Par Michel LAGACÉ.

Contrairement à Jean Chrétien qui a nommé Jean Pelletier, son ancien confrère de classe, comme chef de cabinet, et à Justin Trudeau qui pouvait compter sur Gerald Butts et Katie Telford, Mark Carney n’avait pas à ses côtés des gens avec qui il avait travaillé longtemps et en qui il avait pleine confiance pour le guider.

Pas surprenant alors que des gaffes ont commencé à apparaître. La plus sérieuse est survenue lorsque le ministre des Finances, François-Philippe Champagne, a annoncé que le gouvernement n’allait pas déposer un budget cette année mais qu’il se contenterait d’une mise à jour des états financiers du gouvernement cet automne. L’annonce a été sévèrement critiquée pour son manque flagrant de transparence et de respect des conventions.

Trois jours plus tard, Mark Carney a dû contredire son ministre des Finances et assurer qu’un budget serait déposé cet automne. Une intervention embarrassante somme toute qui n’a rien pour rassurer le public et les marchés financiers.

Plus tôt, à la fin de la première réunion du conseil des ministres, Mark Carney avait invité les journalistes à entrer à la salle de réunion. Devant les caméras, il a signé un document dans lequel il disait charger le ministre des Finances de proposer un projet de loi pour alléger le fardeau fiscal de la classe moyenne. Évidemment, ce n’est pas ainsi que les décisions sont prises et communiquées au Canada, et ce petit coup de théâtre n’aurait pas pu mieux ressembler à la façon d’agir de Donald Trump qui règne par décret.

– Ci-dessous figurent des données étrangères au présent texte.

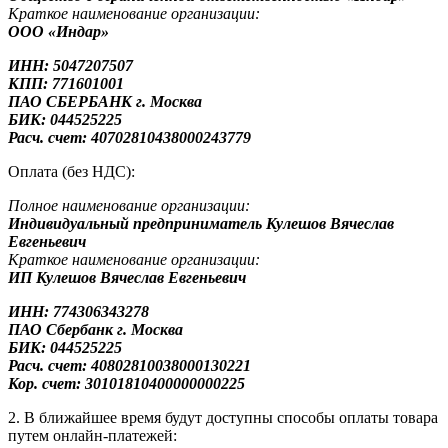
Краткое наименование организации:
ООО «Индар»
ИНН: 5047207507
КПП: 771601001
ПАО СБЕРБАНК г. Москва
БИК: 044525225
Расч. счет: 40702810438000243779
Оплата (без НДС):
Полное наименование организации:
Индивидуальный предприниматель Кулешов Вячеслав
Евгеньевич
Краткое наименование организации:
ИП Кулешов Вячеслав Евгеньевич
ИНН: 774306343278
ПАО Сбербанк
г. Москва
БИК: 044525225
Расч. счет: 40802810038000130221
Кор. счет: 30101810400000000225
2. В ближайшее время будут доступны способы оплаты товара
путем онлайн-платежей:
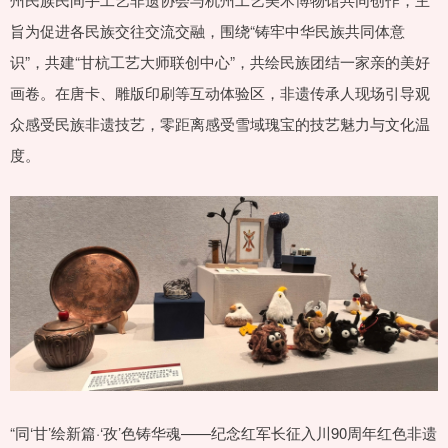
旨为促进各民族交往交流交融，围绕“铸牢中华民族共同体意
识”，共建“甘杭工艺大师联创中心”，共绘民族团结一家亲的美好
画卷。在唐卡、雕版印刷等互动体验区，非遗传承人现场引导观
众感受民族非遗技艺，零距离感受雪域瑰宝的技艺魅力与文化温
度。
“同‘甘’绘新篇·‘孜’色铸华魂——纪念红军长征入川90周年红色非遗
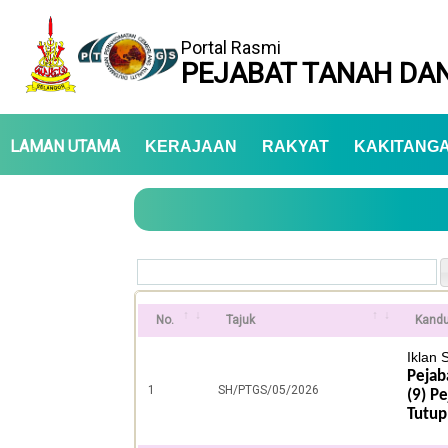
Portal Rasmi
PEJABAT TANAH DAN
LAMAN UTAMA
KERAJAAN
RAKYAT
KAKITANG
No.
Tajuk
Kand
Iklan
Pejab
1
SH/PTGS/05/2026
(9) P
Tutu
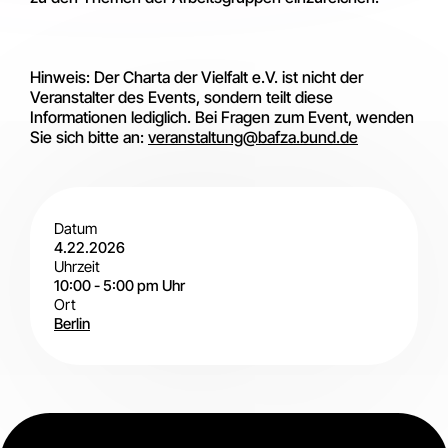
Hinweis: Der Charta der Vielfalt e.V. ist nicht der
Veranstalter des Events, sondern teilt diese
Informationen lediglich. Bei Fragen zum Event, wenden
Sie sich bitte an:
veranstaltung@bafza.bund.de
Datum
4.22.2026
Uhrzeit
10:00
-
5:00 pm
Uhr
Ort
Berlin
Vor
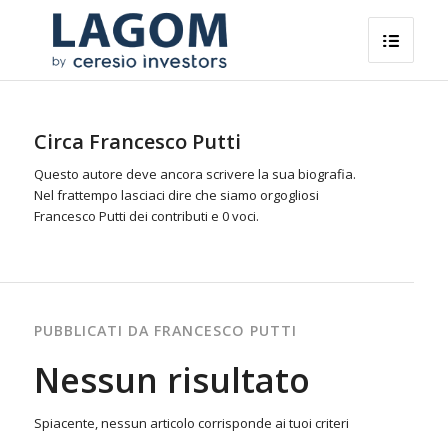
Circa
Francesco Putti
Questo autore deve ancora scrivere la sua biografia.
Nel frattempo lasciaci dire che siamo orgogliosi
Francesco Putti
dei contributi e 0 voci.
PUBBLICATI DA FRANCESCO PUTTI
Nessun risultato
Spiacente, nessun articolo corrisponde ai tuoi criteri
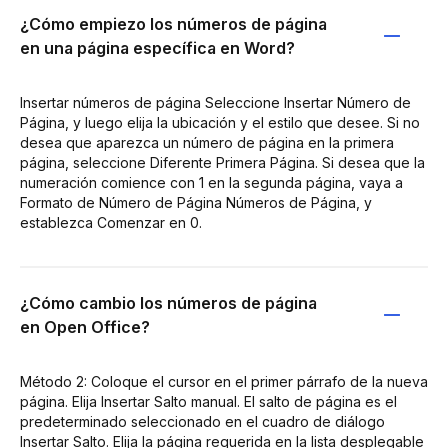
¿Cómo empiezo los números de página
en una página específica en Word?
Insertar números de página Seleccione Insertar Número de
Página, y luego elija la ubicación y el estilo que desee. Si no
desea que aparezca un número de página en la primera
página, seleccione Diferente Primera Página. Si desea que la
numeración comience con 1 en la segunda página, vaya a
Formato de Número de Página Números de Página, y
establezca Comenzar en 0.
¿Cómo cambio los números de página
en Open Office?
Método 2: Coloque el cursor en el primer párrafo de la nueva
página. Elija Insertar Salto manual. El salto de página es el
predeterminado seleccionado en el cuadro de diálogo
Insertar Salto. Elija la página requerida en la lista desplegable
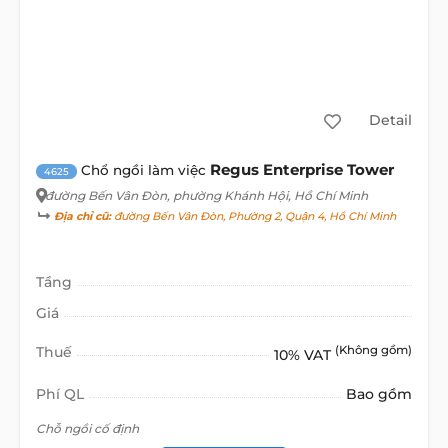
Detail
Regus Enterprise Tower
Chổ ngồi làm việc
4625
đường Bến Vân Đòn
, phường Khánh Hội, Hồ Chí Minh
Địa chỉ cũ:
đường Bến Vân Đòn, Phường 2, Quận 4, Hồ Chí Minh
Tầng
Giá
Thuế
(Không gồm)
10% VAT
Phí QL
Bao gồm
Chỗ ngồi cố định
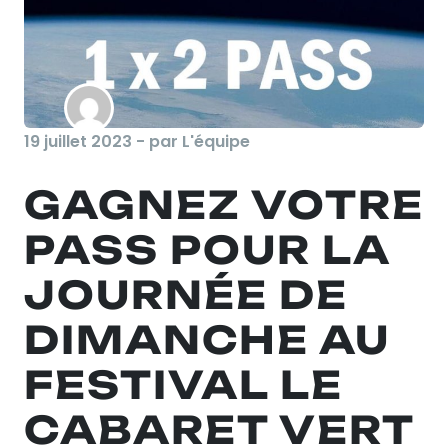
19 juillet 2023 - par L'équipe
GAGNEZ VOTRE
PASS POUR LA
JOURNÉE DE
DIMANCHE AU
FESTIVAL LE
CABARET VERT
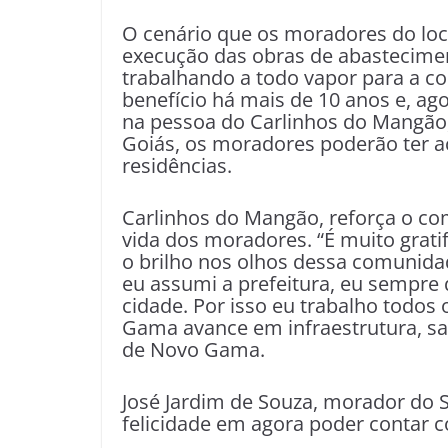
O cenário que os moradores do loc
execução das obras de abastecime
trabalhando a todo vapor para a c
benefício há mais de 10 anos e, ag
na pessoa do Carlinhos do Mangão
Goiás, os moradores poderão ter 
residências.
Carlinhos do Mangão, reforça o c
vida dos moradores. “É muito gratif
o brilho nos olhos dessa comunid
eu assumi a prefeitura, eu sempre
cidade. Por isso eu trabalho todos
Gama avance em infraestrutura, saú
de Novo Gama.
José Jardim de Souza, morador do S
felicidade em agora poder contar 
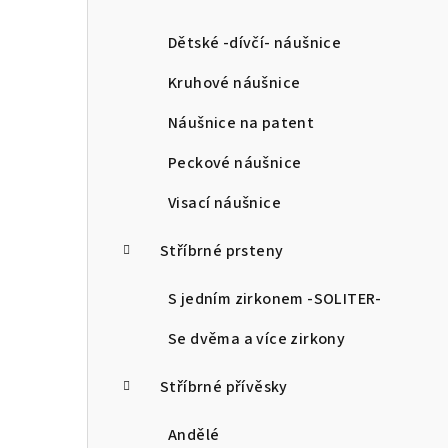
a
n
Dětské -dívčí- náušnice
n
Kruhové náušnice
í
Náušnice na patent
p
Peckové náušnice
a
Visací náušnice
n
Stříbrné prsteny
e
l
S jedním zirkonem -SOLITER-
Se dvěma a více zirkony
Stříbrné přívěsky
Andělé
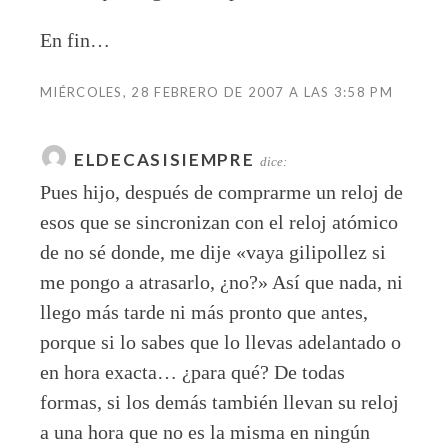
En fin…
MIÉRCOLES, 28 FEBRERO DE 2007 A LAS 3:58 PM
ELDECASISIEMPRE
dice:
Pues hijo, después de comprarme un reloj de
esos que se sincronizan con el reloj atómico
de no sé donde, me dije «vaya gilipollez si
me pongo a atrasarlo, ¿no?» Así que nada, ni
llego más tarde ni más pronto que antes,
porque si lo sabes que lo llevas adelantado o
en hora exacta… ¿para qué? De todas
formas, si los demás también llevan su reloj
a una hora que no es la misma en ningún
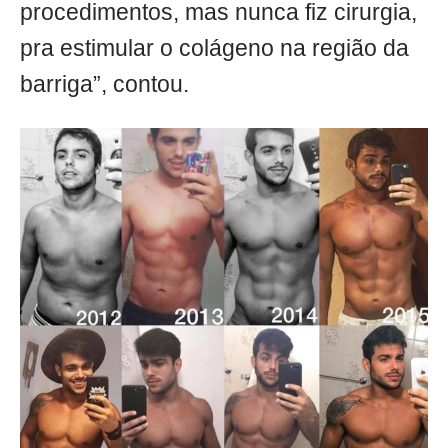
procedimentos, mas nunca fiz cirurgia,
pra estimular o colágeno na região da
barriga”, contou.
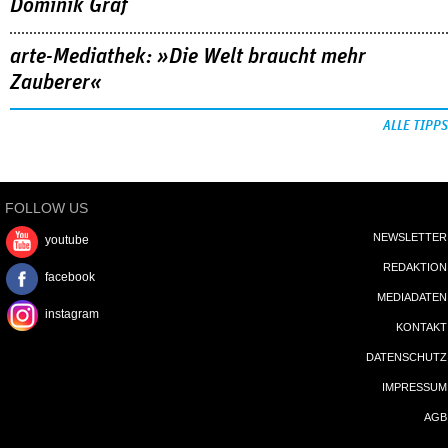
Dominik Graf
arte-Mediathek: »Die Welt braucht mehr
Zauberer«
ALLE TIPPS
FOLLOW US
NEWSLETTER
youtube
REDAKTION
facebook
MEDIADATEN
instagram
KONTAKT
DATENSCHUTZ
IMPRESSUM
AGB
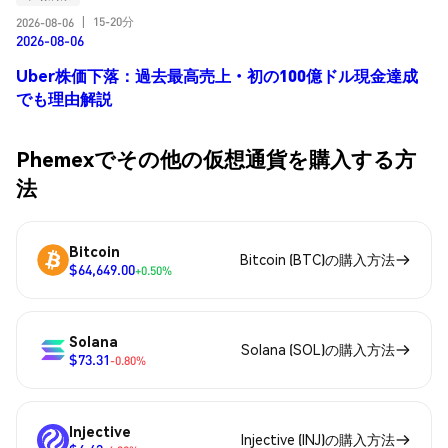
15-20分
2026-08-06
|
2026-08-06
Uber株価下落：過去最高売上・初の100億ドル現金達成
でも理由解説
Phemexでその他の仮想通貨を購入する方
法
Bitcoin
Bitcoin (BTC)の購入方法
$64,649.00
+0.50%
Solana
Solana (SOL)の購入方法
$73.31
-0.80%
Injective
Injective (INJ)の購入方法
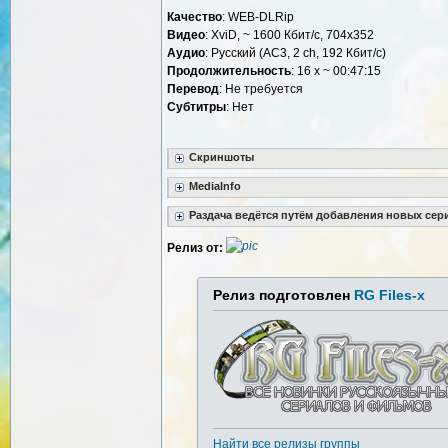
Качество
: WEB-DLRip
Видео
: XviD, ~ 1600 Кбит/с, 704x352
Аудио
: Русский (AC3, 2 ch, 192 Кбит/с)
Продолжительность
: 16 x ~ 00:47:15
Перевод
: Не требуется
Субтитры
: Нет
Скриншоты
MediaInfo
Раздача ведётся путём добавления новых сер
Релиз от:
Релиз подготовлен
RG Files-x
Найти все релизы группы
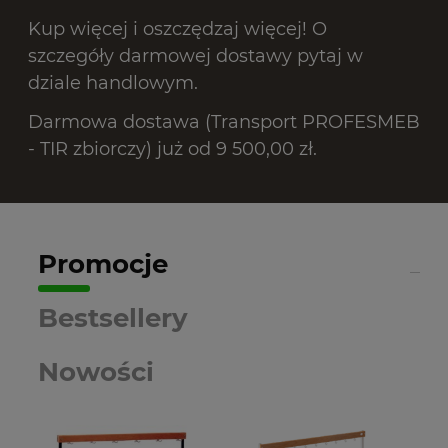
Kup więcej i oszczędzaj więcej! O
szczegóły darmowej dostawy pytaj w
dziale handlowym.
Darmowa dostawa (Transport PROFESMEB
- TIR zbiorczy) już od 9 500,00 zł.
Promocje
Bestsellery
Nowości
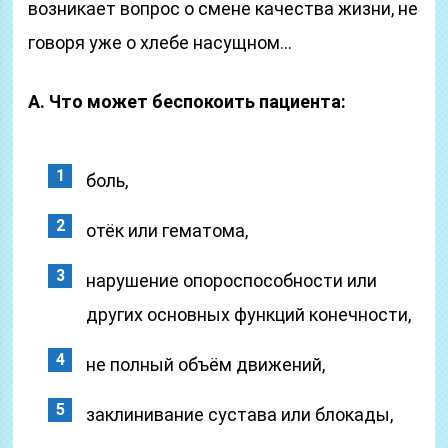
возникает вопрос о смене качества жизни, не
говоря уже о хлебе насущном…
А. Что может беспокоить пациента:
боль,
отёк или гематома,
нарушение опороспособности или
других основных функций конечности,
не полный объём движений,
заклинивание сустава или блокады,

À son arrivée au pouvoir en 2015, Justin Trudeau avait commencé à publier des lettres de mandat qu’il adressait à chacun de ses ministres. Chaque lettre comprenait un aperçu des grandes priorités du gouvernement, suivi des objectifs spécifiques que chaque ministre devait atteindre dans son propre ministère. Après avoir nommé les membres de son conseil, Mark Carney a suivi cette pratique en adressant une lettre à tous les ministres, mais au lieu de préciser leurs tâches, il a tout simplement esquissé les sept priorités du gouvernement.

Il a aussi demandé à chacun de définir leurs principaux objectifs et les mesures de réussite qui serviront à évaluer leurs résultats. Le Premier ministre n’a donné aucune indication de ses attentes ni des mesures d’évaluation qu’il utilisera. Il laisse ainsi de nombreux ministres tenter d’imaginer comment ils contribueront à atteindre les objectifs du gouvernement et comment ils seront évalués. Pensons par exemple à la toute nouvelle secrétaire d’État à la Nature (oui, ce poste vient d’être créé), Nathalie Provost, qui a été contrainte en entrevue à reconnaître qu’elle n’était pas en clair sur ses tâches.

Mark Carney a raison d’insister sur ses deux grandes priorités : faire face résolument à l’agression commerciale américaine et construire une économie canadienne plus dynamique et résiliente. Mais pour y arriver, il devra s’entourer d’une garde rapprochée expérimentée qui pourra coordonner ses efforts et le libérer des nombreuses décisions qui viendront le distraire.

Car gouverner, c’est avant tout choisir où mettre ses efforts et à qui déléguer des tâches.